**** Source
There are so many scandals in politics. Gay scandals, other kinds of scandals. And all most all of these politicians are married and have kids. And they’ve been lying all this time, just like Tiger Woods. Tiger might make a good politician.
PCC:
So this being the case, is the situation hopeless?
KINKY:
Well, it’s certainly humorous. I’ve written an article for the August issue of Texas Monthly on Rick Perry and Bill White [The incumbent Republican and Democrat candidates for Texas governor]. I worked out my last will and testament and, when I die, I’m to be cremated and the ashes are to be thrown in Rick Perry’s hair. So everywhere I go now, people volunteer to help. I don’t know if they want to hurry me to the grave...
But it’s a sad situation. And the honest to God truth is, musicians could run the place better than politicians. We really could.
********
**** Stored rows
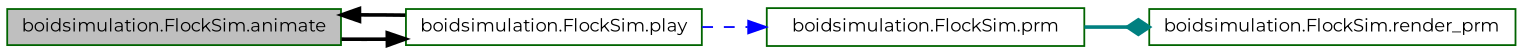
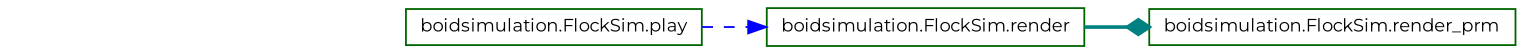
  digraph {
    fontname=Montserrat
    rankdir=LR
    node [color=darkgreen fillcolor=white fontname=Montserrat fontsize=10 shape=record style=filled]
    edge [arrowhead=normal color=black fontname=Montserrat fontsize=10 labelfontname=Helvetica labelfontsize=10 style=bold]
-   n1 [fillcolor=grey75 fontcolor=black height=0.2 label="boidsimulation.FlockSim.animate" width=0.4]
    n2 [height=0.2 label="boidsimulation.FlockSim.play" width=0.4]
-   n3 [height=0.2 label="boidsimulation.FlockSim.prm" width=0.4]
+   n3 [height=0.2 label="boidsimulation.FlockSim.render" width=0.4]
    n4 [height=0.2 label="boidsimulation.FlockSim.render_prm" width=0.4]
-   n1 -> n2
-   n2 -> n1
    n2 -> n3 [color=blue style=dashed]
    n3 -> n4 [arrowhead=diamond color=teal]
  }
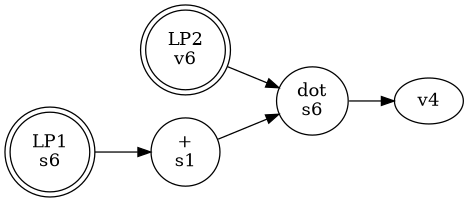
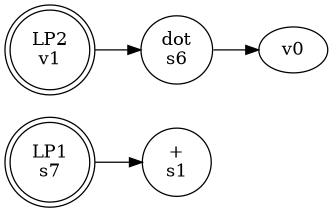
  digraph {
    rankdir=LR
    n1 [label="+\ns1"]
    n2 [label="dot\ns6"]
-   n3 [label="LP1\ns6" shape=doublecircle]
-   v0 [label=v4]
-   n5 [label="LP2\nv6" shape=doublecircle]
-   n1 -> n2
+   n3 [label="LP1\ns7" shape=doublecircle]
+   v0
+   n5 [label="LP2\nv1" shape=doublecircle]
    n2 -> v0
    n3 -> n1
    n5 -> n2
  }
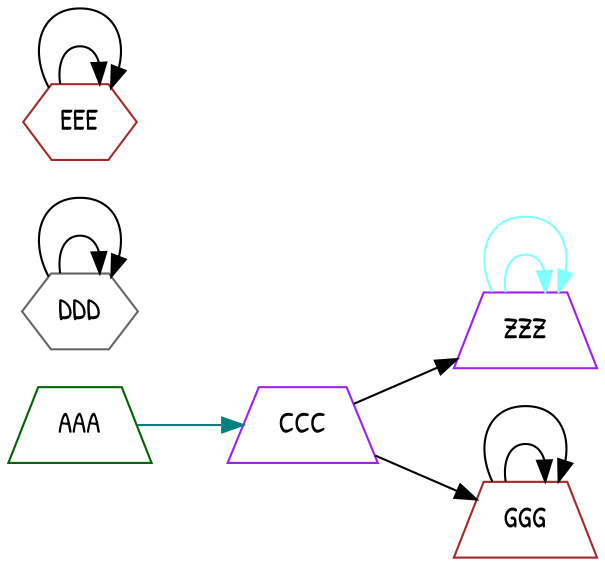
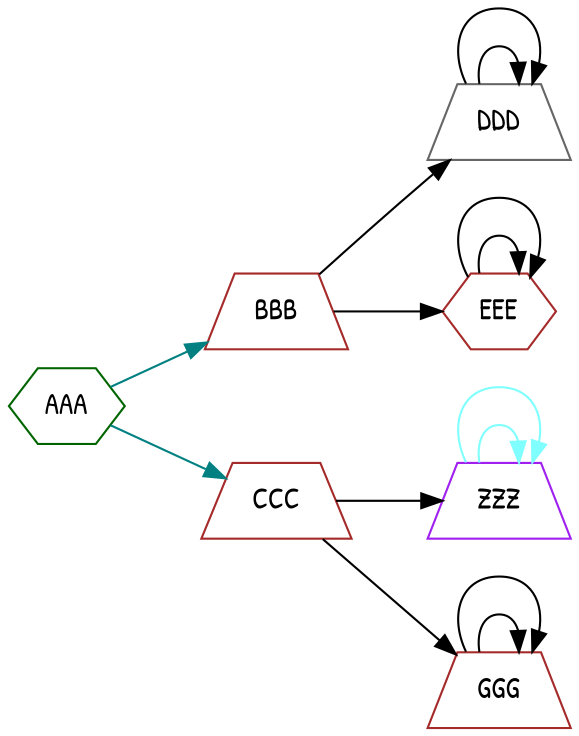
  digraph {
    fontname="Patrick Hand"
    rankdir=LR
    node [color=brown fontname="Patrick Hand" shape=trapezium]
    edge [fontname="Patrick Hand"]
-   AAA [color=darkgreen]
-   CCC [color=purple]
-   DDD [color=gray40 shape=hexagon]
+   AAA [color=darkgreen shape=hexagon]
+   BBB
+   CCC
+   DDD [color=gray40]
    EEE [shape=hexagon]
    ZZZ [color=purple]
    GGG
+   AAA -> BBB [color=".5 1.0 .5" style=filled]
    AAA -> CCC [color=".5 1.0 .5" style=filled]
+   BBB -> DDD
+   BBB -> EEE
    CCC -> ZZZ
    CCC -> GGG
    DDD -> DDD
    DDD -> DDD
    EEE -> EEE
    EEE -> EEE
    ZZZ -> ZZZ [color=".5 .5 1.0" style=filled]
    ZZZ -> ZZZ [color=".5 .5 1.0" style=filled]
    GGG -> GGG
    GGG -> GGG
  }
********
**** Stored rows
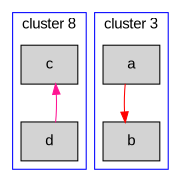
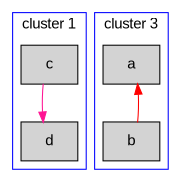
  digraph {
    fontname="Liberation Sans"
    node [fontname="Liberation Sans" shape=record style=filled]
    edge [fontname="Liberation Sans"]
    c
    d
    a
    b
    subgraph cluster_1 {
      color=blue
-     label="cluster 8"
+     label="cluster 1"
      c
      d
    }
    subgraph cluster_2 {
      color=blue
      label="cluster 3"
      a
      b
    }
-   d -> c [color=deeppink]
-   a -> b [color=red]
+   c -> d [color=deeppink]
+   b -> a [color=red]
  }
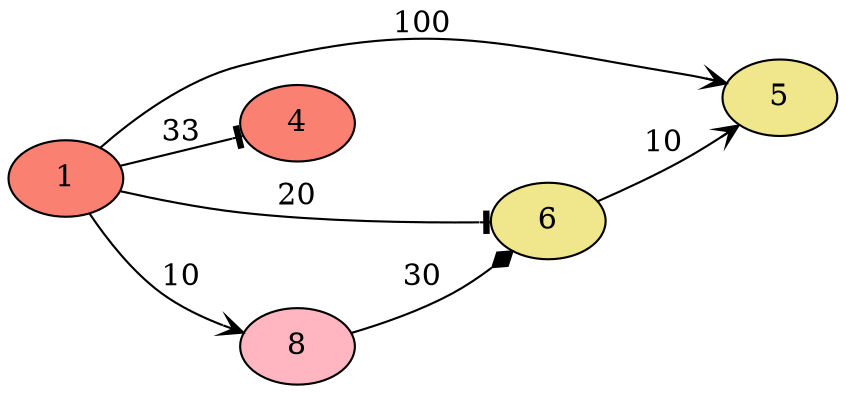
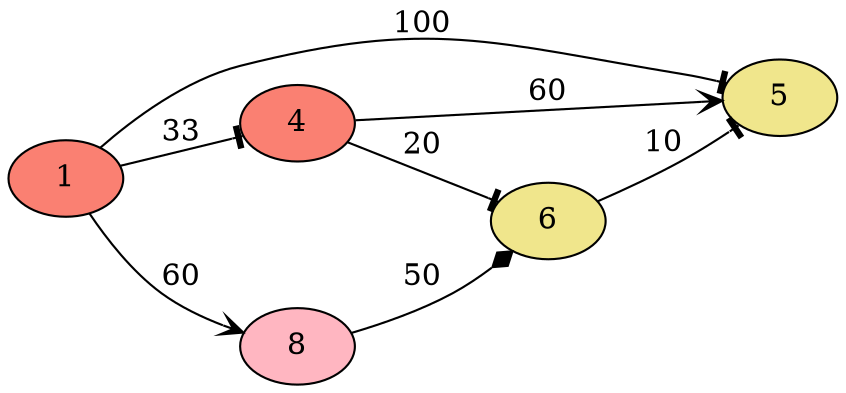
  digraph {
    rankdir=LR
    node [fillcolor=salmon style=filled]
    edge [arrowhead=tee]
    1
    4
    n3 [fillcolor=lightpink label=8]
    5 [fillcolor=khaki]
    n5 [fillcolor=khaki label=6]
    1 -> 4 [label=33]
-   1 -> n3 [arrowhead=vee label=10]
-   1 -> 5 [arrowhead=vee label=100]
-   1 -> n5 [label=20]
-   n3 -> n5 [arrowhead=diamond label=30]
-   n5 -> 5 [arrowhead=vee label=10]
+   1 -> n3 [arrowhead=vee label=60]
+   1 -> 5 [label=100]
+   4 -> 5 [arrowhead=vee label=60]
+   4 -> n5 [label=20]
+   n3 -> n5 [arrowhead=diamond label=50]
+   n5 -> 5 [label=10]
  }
********
**** Stored rows
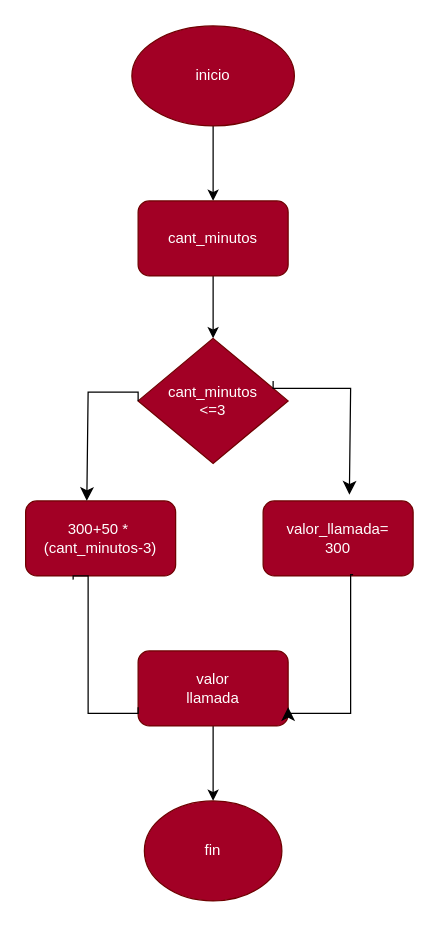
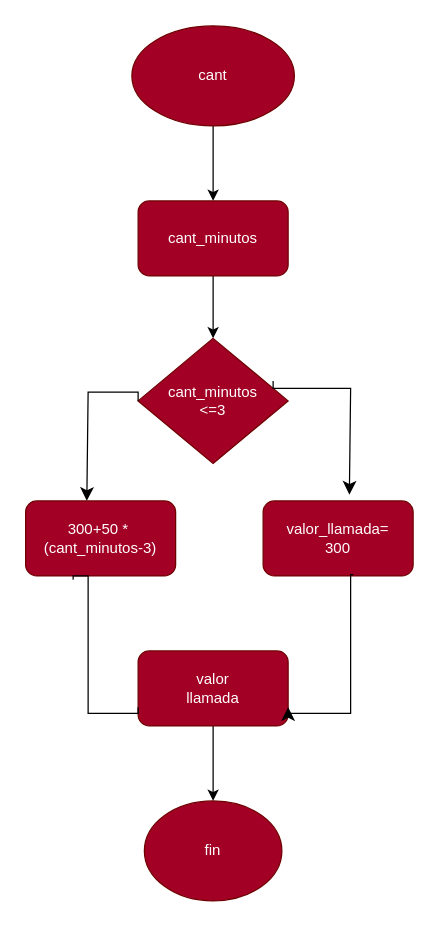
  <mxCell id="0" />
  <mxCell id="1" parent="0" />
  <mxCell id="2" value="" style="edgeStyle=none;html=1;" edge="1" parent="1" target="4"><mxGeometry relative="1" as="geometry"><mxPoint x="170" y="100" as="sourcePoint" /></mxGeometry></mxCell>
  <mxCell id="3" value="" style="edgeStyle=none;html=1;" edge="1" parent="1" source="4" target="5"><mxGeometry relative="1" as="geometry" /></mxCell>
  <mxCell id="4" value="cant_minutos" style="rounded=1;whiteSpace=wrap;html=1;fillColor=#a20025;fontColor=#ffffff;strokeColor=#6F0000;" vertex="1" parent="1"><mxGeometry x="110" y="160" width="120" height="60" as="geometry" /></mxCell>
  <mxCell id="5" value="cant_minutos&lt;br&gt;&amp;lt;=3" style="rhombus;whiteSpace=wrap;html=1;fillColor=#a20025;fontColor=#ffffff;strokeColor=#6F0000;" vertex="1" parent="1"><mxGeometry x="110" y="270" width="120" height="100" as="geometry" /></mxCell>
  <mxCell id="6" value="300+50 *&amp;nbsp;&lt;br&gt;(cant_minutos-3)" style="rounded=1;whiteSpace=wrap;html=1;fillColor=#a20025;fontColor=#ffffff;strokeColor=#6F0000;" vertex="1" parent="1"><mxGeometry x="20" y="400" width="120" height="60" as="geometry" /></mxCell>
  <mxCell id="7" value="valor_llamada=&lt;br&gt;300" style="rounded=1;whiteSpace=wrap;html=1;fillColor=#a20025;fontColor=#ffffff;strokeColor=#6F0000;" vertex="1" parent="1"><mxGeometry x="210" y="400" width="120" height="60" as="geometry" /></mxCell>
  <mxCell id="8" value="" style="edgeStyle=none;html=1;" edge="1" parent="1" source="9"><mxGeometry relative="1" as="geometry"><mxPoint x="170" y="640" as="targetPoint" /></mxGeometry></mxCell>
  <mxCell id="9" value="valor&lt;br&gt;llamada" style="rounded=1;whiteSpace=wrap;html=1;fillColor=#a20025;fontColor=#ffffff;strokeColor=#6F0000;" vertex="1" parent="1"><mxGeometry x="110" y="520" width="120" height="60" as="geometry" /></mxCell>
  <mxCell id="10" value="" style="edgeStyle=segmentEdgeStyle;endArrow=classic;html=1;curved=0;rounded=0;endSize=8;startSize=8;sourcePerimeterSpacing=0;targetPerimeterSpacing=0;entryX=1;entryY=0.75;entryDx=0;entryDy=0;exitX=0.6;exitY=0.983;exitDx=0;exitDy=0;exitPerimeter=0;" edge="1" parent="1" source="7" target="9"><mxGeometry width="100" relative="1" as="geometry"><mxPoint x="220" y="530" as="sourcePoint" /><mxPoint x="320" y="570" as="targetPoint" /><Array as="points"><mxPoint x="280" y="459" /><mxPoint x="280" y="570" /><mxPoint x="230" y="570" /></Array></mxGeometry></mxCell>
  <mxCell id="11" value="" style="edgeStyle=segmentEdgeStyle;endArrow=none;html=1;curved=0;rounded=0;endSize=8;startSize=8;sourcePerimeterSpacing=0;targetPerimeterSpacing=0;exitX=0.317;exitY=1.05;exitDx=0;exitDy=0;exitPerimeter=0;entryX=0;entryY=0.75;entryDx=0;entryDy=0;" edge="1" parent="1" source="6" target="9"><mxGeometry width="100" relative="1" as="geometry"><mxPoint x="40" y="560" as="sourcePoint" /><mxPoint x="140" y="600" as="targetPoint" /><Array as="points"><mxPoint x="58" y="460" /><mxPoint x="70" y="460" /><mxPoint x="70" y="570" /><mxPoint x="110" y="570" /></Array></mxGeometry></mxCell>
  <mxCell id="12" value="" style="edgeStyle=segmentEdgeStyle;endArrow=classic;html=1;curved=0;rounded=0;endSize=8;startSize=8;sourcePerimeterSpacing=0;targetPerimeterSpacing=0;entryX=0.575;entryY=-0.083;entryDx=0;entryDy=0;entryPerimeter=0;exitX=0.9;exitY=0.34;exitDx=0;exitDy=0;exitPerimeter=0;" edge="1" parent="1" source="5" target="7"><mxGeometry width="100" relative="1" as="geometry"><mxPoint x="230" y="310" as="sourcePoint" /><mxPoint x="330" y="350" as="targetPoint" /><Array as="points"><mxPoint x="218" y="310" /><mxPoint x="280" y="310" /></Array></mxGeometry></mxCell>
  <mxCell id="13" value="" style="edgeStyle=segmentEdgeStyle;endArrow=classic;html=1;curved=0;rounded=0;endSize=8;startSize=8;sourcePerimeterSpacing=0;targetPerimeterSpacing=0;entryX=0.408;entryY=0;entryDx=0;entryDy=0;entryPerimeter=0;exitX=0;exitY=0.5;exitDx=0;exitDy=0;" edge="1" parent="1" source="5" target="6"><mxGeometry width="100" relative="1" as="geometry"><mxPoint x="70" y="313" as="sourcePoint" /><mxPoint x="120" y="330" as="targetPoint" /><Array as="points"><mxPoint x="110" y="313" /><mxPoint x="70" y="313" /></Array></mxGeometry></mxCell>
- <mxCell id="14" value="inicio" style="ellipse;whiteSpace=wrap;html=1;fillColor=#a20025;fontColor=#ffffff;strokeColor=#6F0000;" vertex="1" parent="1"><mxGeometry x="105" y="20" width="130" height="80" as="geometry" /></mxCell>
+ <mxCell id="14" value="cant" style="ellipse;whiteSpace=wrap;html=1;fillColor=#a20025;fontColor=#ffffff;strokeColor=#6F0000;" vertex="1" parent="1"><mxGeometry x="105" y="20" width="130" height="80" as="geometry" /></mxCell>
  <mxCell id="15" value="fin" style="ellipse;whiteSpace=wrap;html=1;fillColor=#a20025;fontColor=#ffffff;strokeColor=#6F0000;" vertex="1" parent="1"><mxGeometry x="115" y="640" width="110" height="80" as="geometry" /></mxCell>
********
Written request »
According to the interview, what is to be done with Kinky's ashes after he dies? Rely only on the interview for what comes next, not on the records.

Task answer »
They are to be thrown in Rick Perry's hair.